Tajba is a National Natural Reserve in the cadastre of the village Streda nad Bodrogom in Slovakia. It is situated around an oxbow of the River Bodrog.

The territory measures 273,600 m2 and it is a home of rare marsh communities. Species include the European pond turtle (Emys orbicularis), which is listed in the Red Book of Endangered Species as a critically endangered.

On May 25, 1966 the Slovak Parliament approved the Tajba Reserve as a European pond turtle sanctuary.

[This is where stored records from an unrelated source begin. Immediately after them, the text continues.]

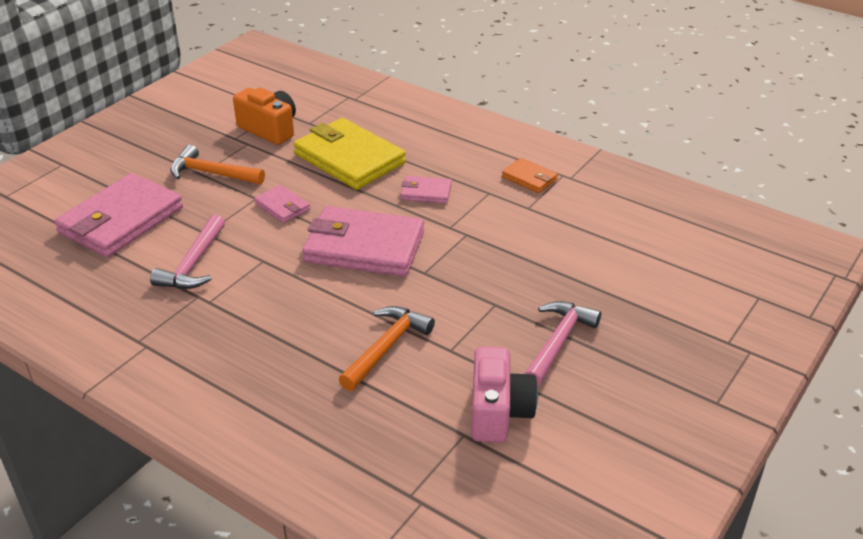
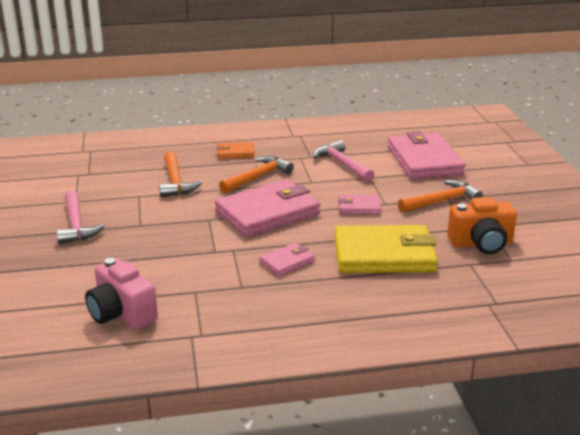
camera: 135 degrees right, 10 degrees down
(298, 299) = (258, 177): none -> orange hammer
(498, 412) = (79, 186): pink camera -> pink camera (121, 313)
(529, 178) = (225, 315): orange wallet -> orange wallet (235, 153)

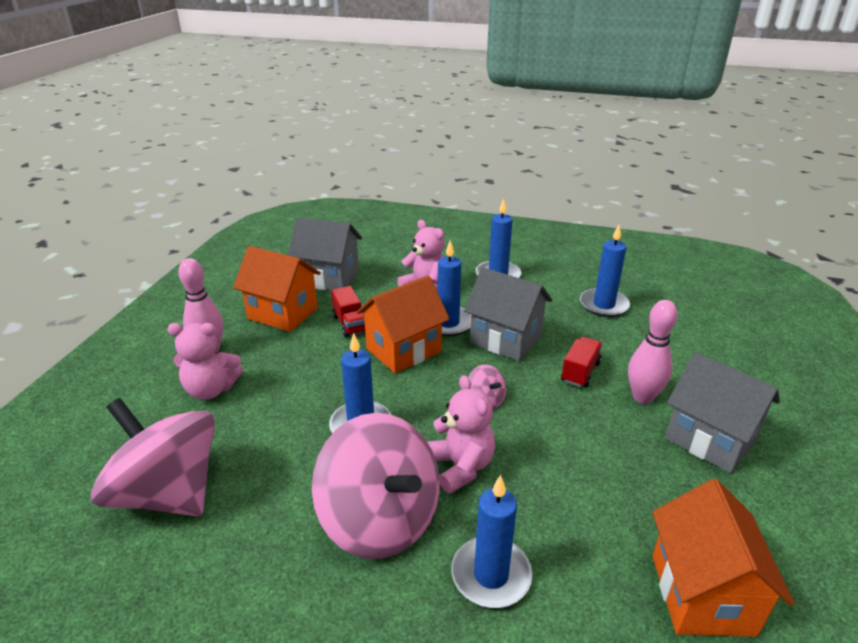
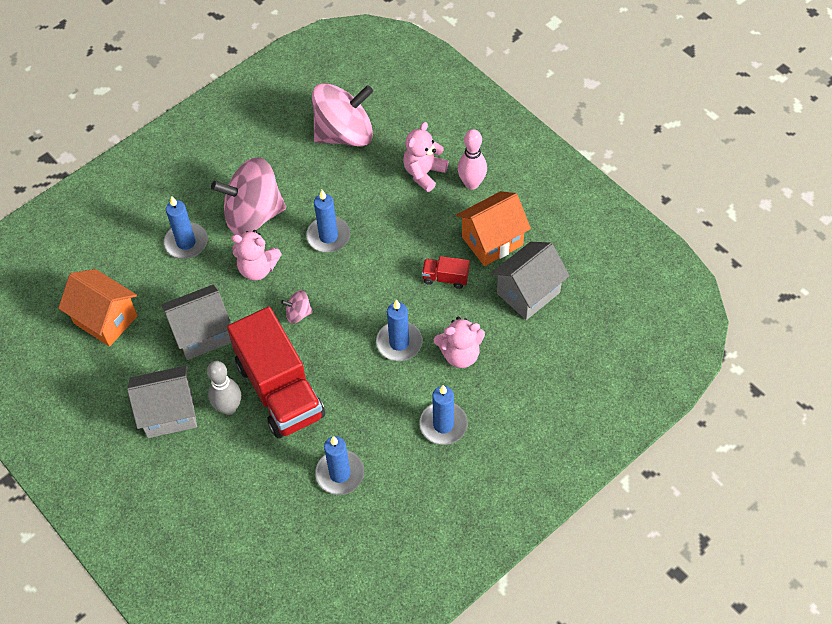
camera: 125 degrees right, 25 degrees up
(403, 350) = (387, 296): orange house -> none
(505, 339) = (350, 368): grey house -> grey house (202, 334)
(580, 372) = (280, 390): red truck -> red truck, size x2.42
(642, 397) = (229, 408): pink bowling pin -> grey bowling pin

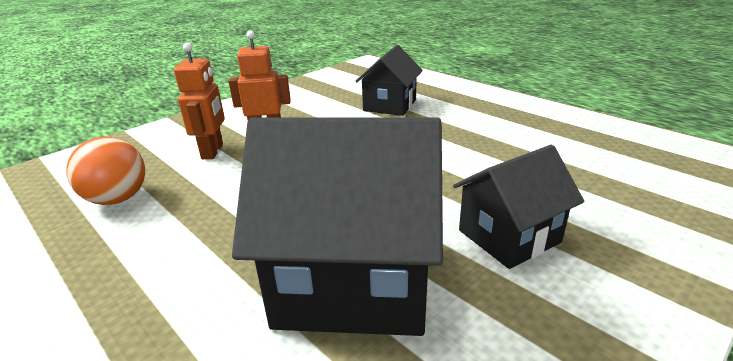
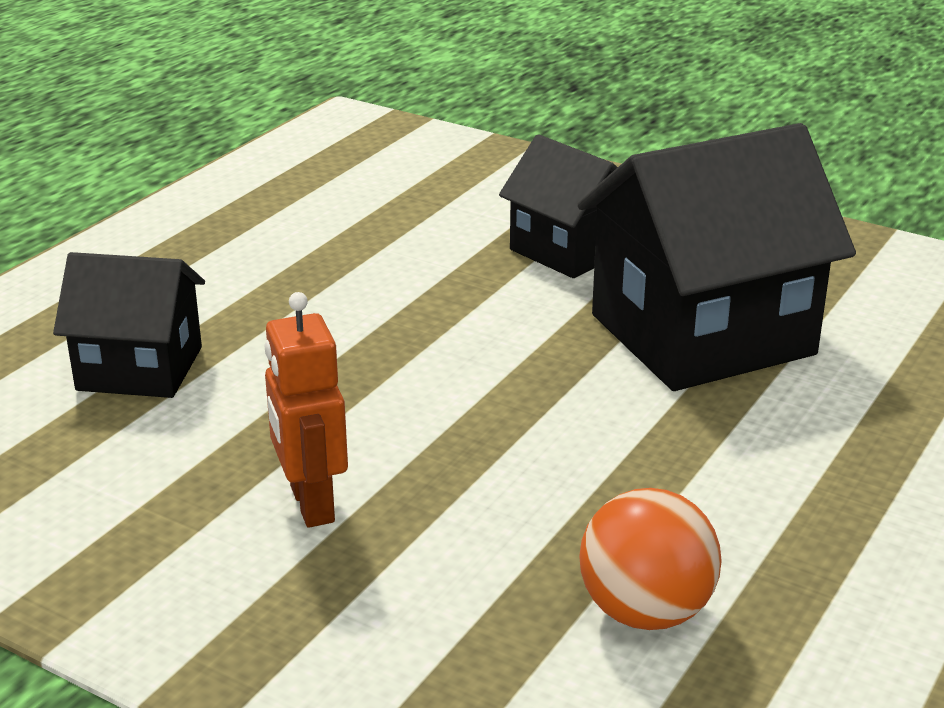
camera: 105 degrees left, 0 degrees up
(213, 151) = (417, 556): orange robot -> none
(353, 279) = (701, 335): black house -> black house turned 75 degrees clockwise

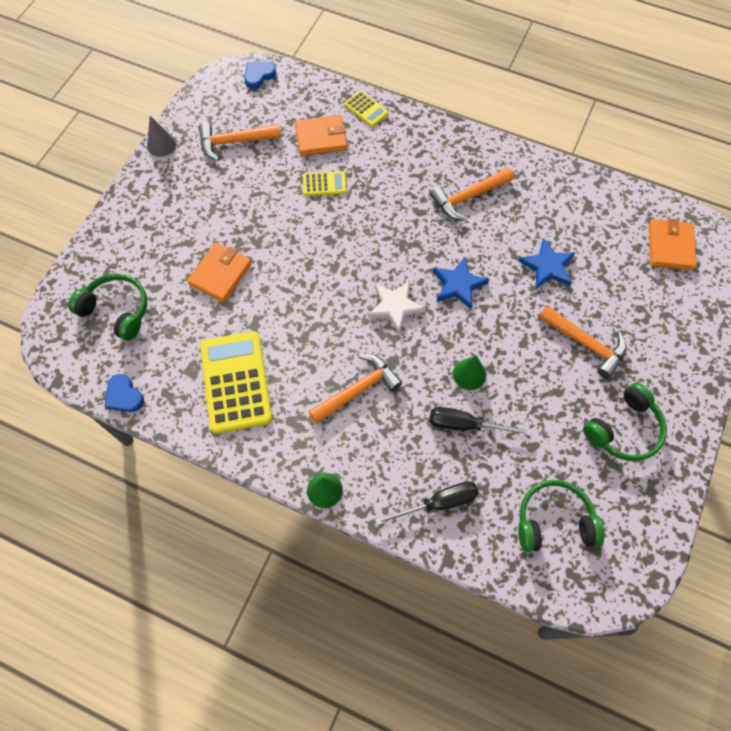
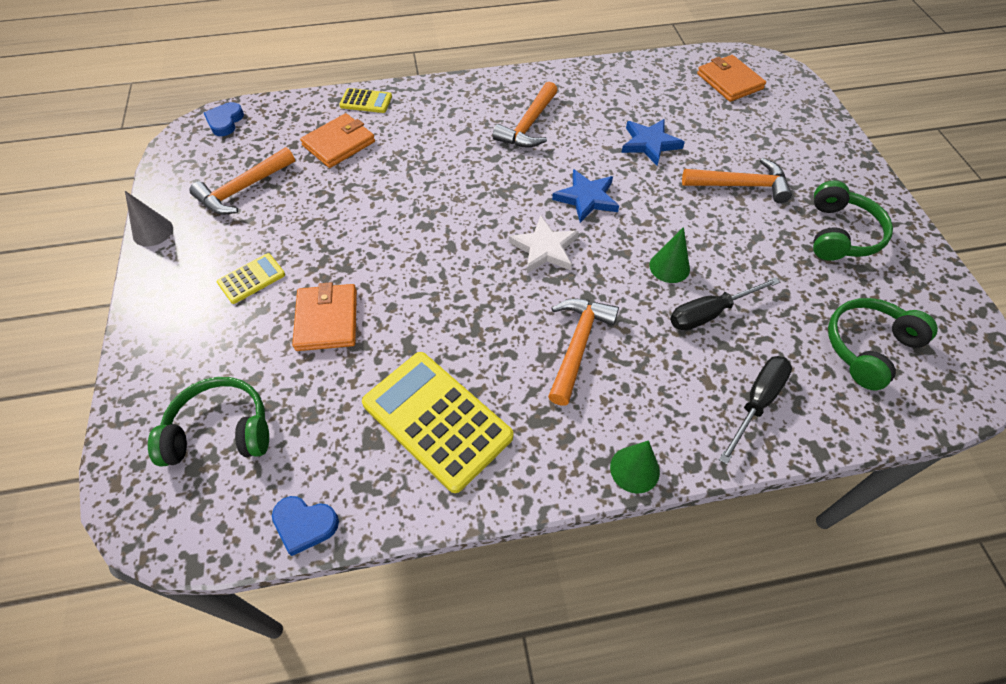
camera: 35 degrees left, 10 degrees down
(324, 184) = (376, 180): yellow calculator -> yellow calculator (251, 279)

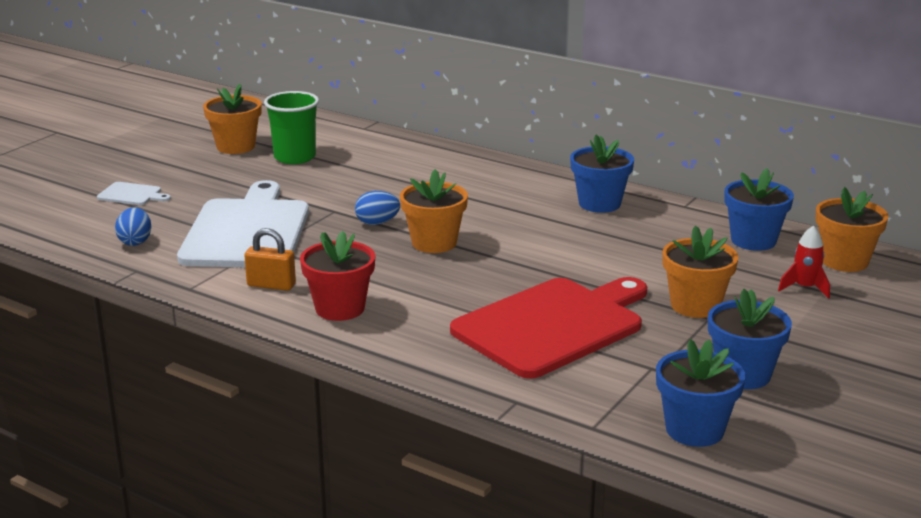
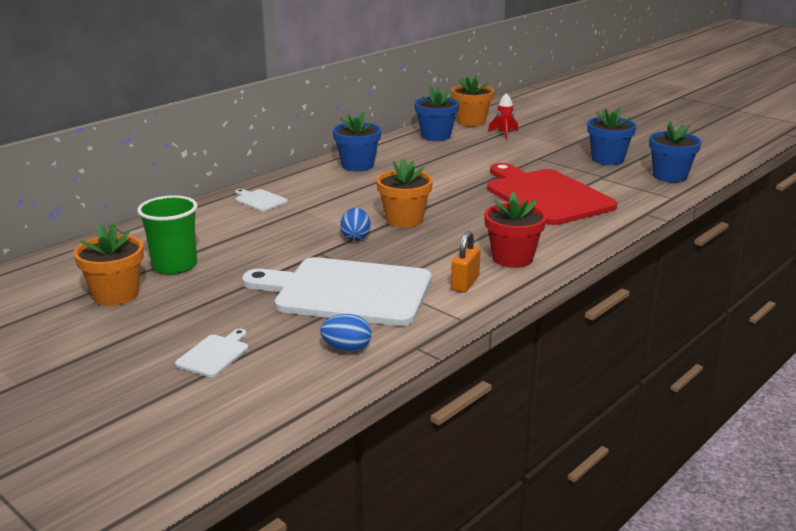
camera: 80 degrees left, 0 degrees up
(463, 169) = (259, 200): none -> white cutting board
(695, 305) = (522, 159): orange flower pot -> none

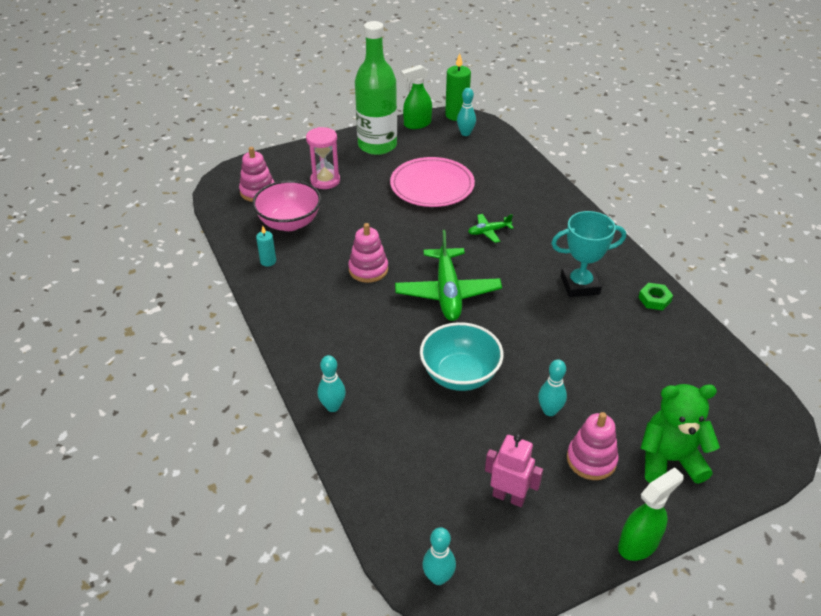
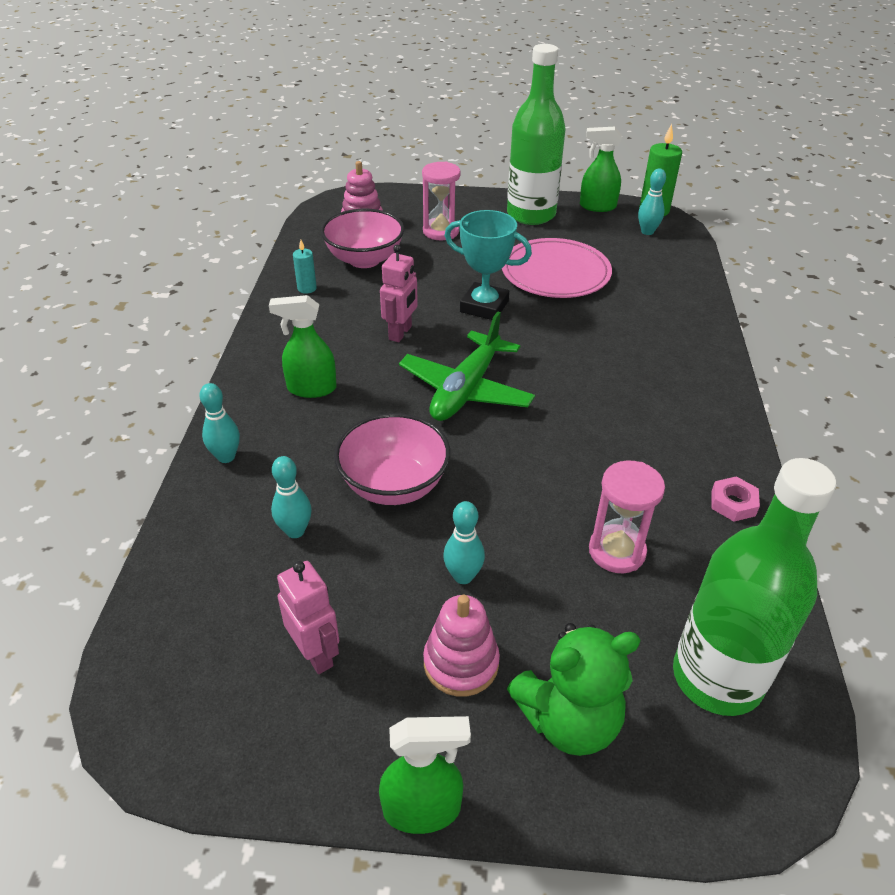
camera: 30 degrees right, 0 degrees up
(344, 334) = (311, 388): none -> green spray bottle
(368, 269) = (400, 333): pink stacking toy -> pink robot
(438, 577) = (146, 703): turquoise bowling pin -> turquoise bowling pin (295, 531)
(460, 375) = (394, 485): turquoise bowl -> pink bowl
(489, 231) = (578, 343): green plane -> none
(580, 285) = (641, 445): turquoise trophy -> turquoise trophy (484, 306)
(618, 356) = (617, 551): none -> pink hourglass
(654, 299) = (733, 503): green nut -> pink nut
(669, 460) = (569, 720): green teddy bear -> green teddy bear turned 135 degrees clockwise
(719, 400) = (717, 677): none -> green bottle

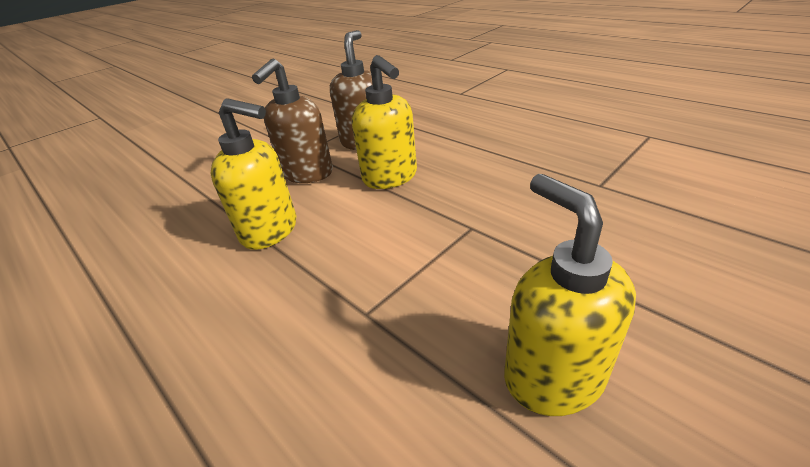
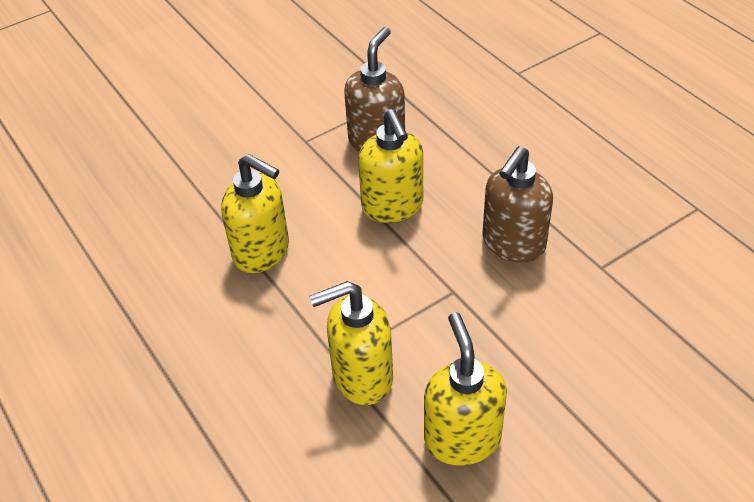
camera: 10 degrees right, 10 degrees up
(307, 174) = (305, 180): brown soap dispenser -> brown soap dispenser (513, 244)
(400, 327) = (361, 377): none -> yellow soap dispenser

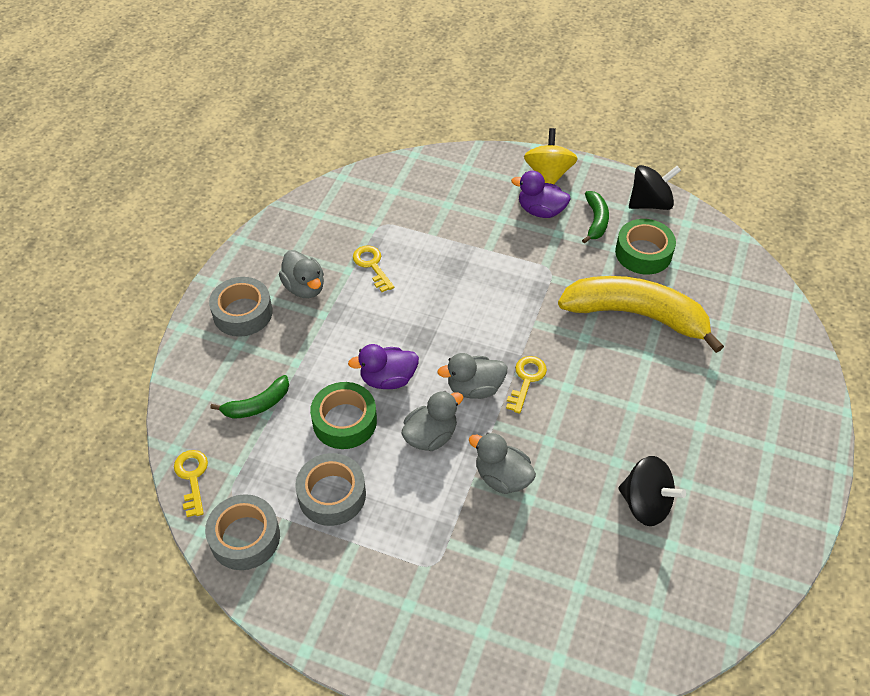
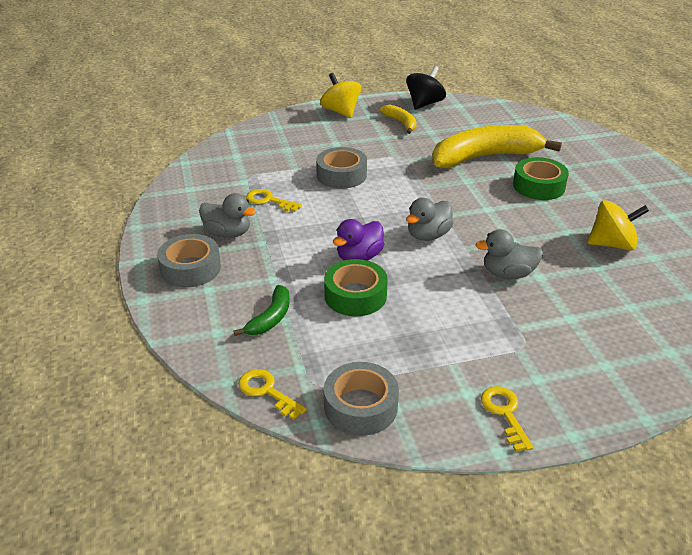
camera: 35 degrees left, 15 degrees down
(332, 495) = (399, 343): grey tape -> grey tape (341, 175)
(430, 436) = (430, 274): grey duck -> none
(526, 380) = (457, 216): yellow key -> yellow key (504, 413)
(540, 211) = (358, 130): purple duck -> none
(596, 221) = (401, 123): green banana -> yellow banana
(643, 253) = (450, 127): green tape -> green tape (539, 186)
(645, 503) = (612, 244): black spinning top -> yellow spinning top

However, from the very beginning the reserve was plagued by a number of serious problems: dredging and calcification of the water-bed, bulrush harvesting, the building of a duck-farm and poisoned baits for suppressing vermin at a nearby pheasantry. As if this catalogue of small disasters was not enough, oil spilled into the reserve from a neighbouring agricultural facility which releases its wastes into the water as a matter of course. Turtles were wiped out in the part of the reserve stricken by this contamination. Despite this, in 1986 Dr. Jozef Voskar registered a dynamic population of all age categories in the undamaged areas.

The worst catastrophe, however, was caused by the dredging of the nearby Bodrog river which resulted in a lowering of the water table and hence the water surface at Tajbe. The water surface dropped to the greatest extent in the parts of the reserve that remained unaffected by the oil spillage and the sewage. In consequence, the area where the turtles had laid their eggs was left 500 m from the water's edge. Even if some of the fittest females were capable of reaching the pool, the newly hatched turtles would have no chance whatsoever of returning to the water.

The present situation at Tajba is an ecological disaster. The possibilities of recovery are currently being weighed; the Aqua-Tera club of the Košice University of Veterinary Medicíne would like to contribute to the rescue of the turtles by releasing the turtles it reared into the wild.